> **TRECHO**:

========================================

Café Convidado – O negro na sociedade e a sua valorização

março 17, 2010


Texto: Cordial, pois sim!


Por Mara Narciso*


"O pior cego é aquele que não quer ver".



O Instituto Brasileiro de Geografia e Estatística (IBGE) tem dificuldade em quantificar as pessoas negras, mulatas e pardas da população brasileira. Há uma gama de denominações de tonalidades de pele digna de um mostruário de tintas, ou de uma paleta de pintor. Nos tempos antigos os escritores se referiam ao fruto da miscigenação com nomes como “morena cor-de-jambo”, e então aconteceram os nomes que vão do moreno claro, passando pelo médio, escuro, chocolate, até a cor de café. Para simplificar, os técnicos do IBGE criaram apenas três cores nessa variedade interminável de tonalidades: negro, mulato e pardo. No Brasil, mais da metade das pessoas é da cor de uma dessas denominações.

Instados a dizer, olhando para a sua pele, de que cor eles são, boa parcela dos mestiços negam a sua cor, e se espantam quando Camila Pitanga, morena, pelas denominações antigas, e filha de negro, se diz negra. Acham que ela está fazendo média. Afirmam que Camila é clara, e que os cabelos dela são lisos - outra obsessão brasileira, daí o sucesso retumbante da chapinha. Por que isso acontece? Os pardos não se sentem bem sendo e se denominando como tal? A palavra tornou-se pejorativa. Assim, as estatísticas não conseguem ser confiáveis.

Uma pessoa, que se dizia branca, e é exatamente da minha cor, espantou-se quando me viu pela primeira vez: “mas você não é parda!”. É que a internet faz acontecerem encontros de trás para frente, onde se salta diversas etapas. E ficam essas coisas assim, inexplicáveis.

E ainda há quem diga que no Brasil tudo é pacífico em termos de raça. Tem muitas portas fechadas para quem não está inserido em um suposta padrão de beleza europeu. Tais Araújo, negra, acusada de interpretar uma personagem que não discute preconceito racial, mesmo assumindo os cabelos anelados, é vista com espanto, como se o negro tivesse a obrigação de sempre bater na tecla do racismo. As coisas não são bem assim!

========================================

> **REGISTROS FORNECIDOS**:

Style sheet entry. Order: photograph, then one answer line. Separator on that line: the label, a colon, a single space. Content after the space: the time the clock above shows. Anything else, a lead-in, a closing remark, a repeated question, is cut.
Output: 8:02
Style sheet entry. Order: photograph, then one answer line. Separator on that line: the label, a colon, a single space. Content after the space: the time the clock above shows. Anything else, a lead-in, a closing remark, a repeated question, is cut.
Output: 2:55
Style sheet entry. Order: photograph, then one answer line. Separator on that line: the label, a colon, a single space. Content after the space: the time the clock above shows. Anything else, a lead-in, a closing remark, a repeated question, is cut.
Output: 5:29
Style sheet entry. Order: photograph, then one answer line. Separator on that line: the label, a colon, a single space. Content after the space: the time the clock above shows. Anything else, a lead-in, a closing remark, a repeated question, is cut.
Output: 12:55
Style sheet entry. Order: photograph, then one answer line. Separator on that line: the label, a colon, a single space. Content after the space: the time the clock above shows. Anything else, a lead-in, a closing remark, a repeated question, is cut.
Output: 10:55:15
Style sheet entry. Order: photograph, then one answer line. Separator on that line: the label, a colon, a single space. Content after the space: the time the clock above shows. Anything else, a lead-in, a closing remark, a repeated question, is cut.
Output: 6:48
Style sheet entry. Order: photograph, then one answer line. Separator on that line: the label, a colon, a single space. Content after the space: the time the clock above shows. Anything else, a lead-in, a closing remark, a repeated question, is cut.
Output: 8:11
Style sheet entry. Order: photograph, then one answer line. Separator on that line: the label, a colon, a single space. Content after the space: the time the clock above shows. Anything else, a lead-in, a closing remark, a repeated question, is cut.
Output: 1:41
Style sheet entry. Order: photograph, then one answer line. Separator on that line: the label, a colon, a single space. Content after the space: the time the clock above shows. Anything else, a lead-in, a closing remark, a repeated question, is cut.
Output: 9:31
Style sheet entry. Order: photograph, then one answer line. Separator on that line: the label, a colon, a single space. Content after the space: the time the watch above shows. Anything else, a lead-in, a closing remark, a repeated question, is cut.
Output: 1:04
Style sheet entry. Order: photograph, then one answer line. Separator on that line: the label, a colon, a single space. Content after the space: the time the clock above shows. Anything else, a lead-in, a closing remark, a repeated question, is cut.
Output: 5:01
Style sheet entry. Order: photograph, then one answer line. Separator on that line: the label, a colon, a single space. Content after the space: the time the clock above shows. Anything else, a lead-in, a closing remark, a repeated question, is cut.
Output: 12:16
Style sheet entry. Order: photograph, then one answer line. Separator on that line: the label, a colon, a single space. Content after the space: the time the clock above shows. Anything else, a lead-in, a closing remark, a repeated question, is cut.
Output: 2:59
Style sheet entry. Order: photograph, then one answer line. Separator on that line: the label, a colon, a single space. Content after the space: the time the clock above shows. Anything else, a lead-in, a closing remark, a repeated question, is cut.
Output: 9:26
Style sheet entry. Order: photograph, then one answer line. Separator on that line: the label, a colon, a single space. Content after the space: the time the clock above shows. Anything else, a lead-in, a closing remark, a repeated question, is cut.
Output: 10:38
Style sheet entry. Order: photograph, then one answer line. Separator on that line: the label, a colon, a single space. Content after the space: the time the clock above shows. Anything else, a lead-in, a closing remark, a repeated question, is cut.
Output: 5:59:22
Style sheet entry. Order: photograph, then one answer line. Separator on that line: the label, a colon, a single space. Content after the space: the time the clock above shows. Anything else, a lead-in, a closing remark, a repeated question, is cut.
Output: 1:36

========================================

> **OBJETIVO**:
Conforme o trecho sobre o negro na sociedade brasileira, quais são as cores criadas pelos técnicos do IBGE para simplificar as tonalidades de pele? Enumere-as.

> **EXERCÍCIO RESOLVIDO**:
Negro, mulato e pardo.